In an automated May 2021 email, Gaggle notified her that the letter to her future self was “identified as inappropriate” and urged her to “refrain from storing or sharing inappropriate content.” In a “second warning,” sent to her inbox, she was told a school administrator was given “access to this violation.” After a third alert, she said, access to her school email account was restricted. She said the experience left her with “a sense of betrayal from my school.” She said she had no idea words like “gay” or “sex” could get flagged by Gaggle’s algorithm.

Susan, a student from Cincinnati, received an email alert from Gaggle notifying her that her classroom assignment, a “time capsule” letter to her future self, had been “identified as inappropriate.” (Courtesy Susan)

“It’s frustrating to know that this program finds the need to have these as keywords, and quite depressing,” she said. “There’s always going to be oppression against the community somewhere, it seems, and it’s quite disheartening.” 

School administrators reviewed the time capsule letter and determined it didn’t contain anything inappropriate, her mother Margaret said.

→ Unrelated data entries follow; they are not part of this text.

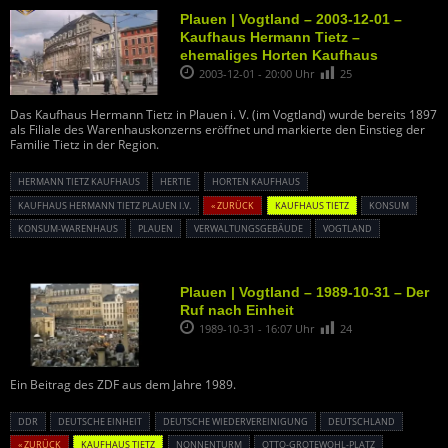
Plauen | Vogtland – 2003-12-01 –
Kaufhaus Hermann Tietz –
ehemaliges Horten Kaufhaus
2003-12-01 - 20:00 Uhr
25
Das Kaufhaus Hermann Tietz in Plauen i. V. (im Vogtland) wurde bereits 1897
als Filiale des Warenhauskonzerns eröffnet und markierte den Einstieg der
Familie Tietz in der Region.
HERMANN TIETZ KAUFHAUS
HERTIE
HORTEN KAUFHAUS
KAUFHAUS HERMANN TIETZ PLAUEN I.V.
« ZURÜCK
KAUFHAUS TIETZ
KONSUM
KONSUM-WARENHAUS
PLAUEN
VERWALTUNGSGEBÄUDE
VOGTLAND
Plauen | Vogtland – 1989-10-31 – Der
Ruf nach Einheit
1989-10-31 - 16:07 Uhr
24
Ein Beitrag des ZDF aus dem Jahre 1989.
DDR
DEUTSCHE EINHEIT
DEUTSCHE WIEDERVEREINIGUNG
DEUTSCHLAND
« ZURÜCK
KAUFHAUS TIETZ
NONNENTURM
OTTO-GROTEWOHL-PLATZ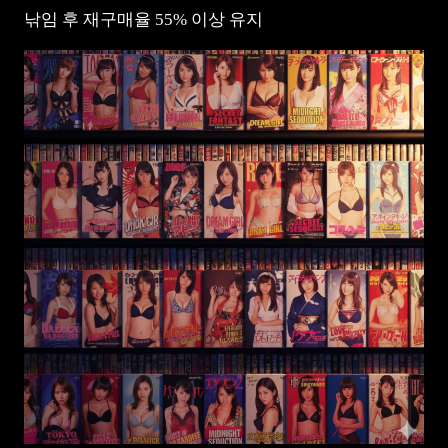
낚임 후 재구매율 55% 이상 유지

While Susan lives in an LGBTQ-affirming household, Thomas, who grew up in Mississippi, warned that’s not the case for everyone.

“That’s not just the surveillance of your activities, that’s the surveillance of your thoughts,” Thomas said of Susan’s experience. “I know that wouldn’t have gone very well for me and I know for a lot of young people that would place them in a lot of danger.”

Such harms could be exacerbated, Margaret said, if authorities use student data to enforce Ohio’s strict abortion ban, which has already become the subject of national debate after a 10-year-old girl traveled to Indiana for an abortion. A 27-year-old man and accused of raping the child. 

Cincinnati Public Schools spokesman Mark Sherwood said in an email that “law enforcement is immediately contacted” if the district receives an alert from Gaggle suggesting that a student poses “an imminent threat of harm to self or others.” 

Given the state of abortion rules in Ohio, Susan said she’s concerned that student conversations and classroom assignments that discuss gender and sexuality could wind up in the hands of the police. She lost faith in school-issued technology after her assignment got flagged by Gaggle. 

“I just flat out don’t trust adults in positions of power or authority,” Susan said. “You don’t really know for sure what their true motives are or what they could be doing with the tools they have at their disposal.”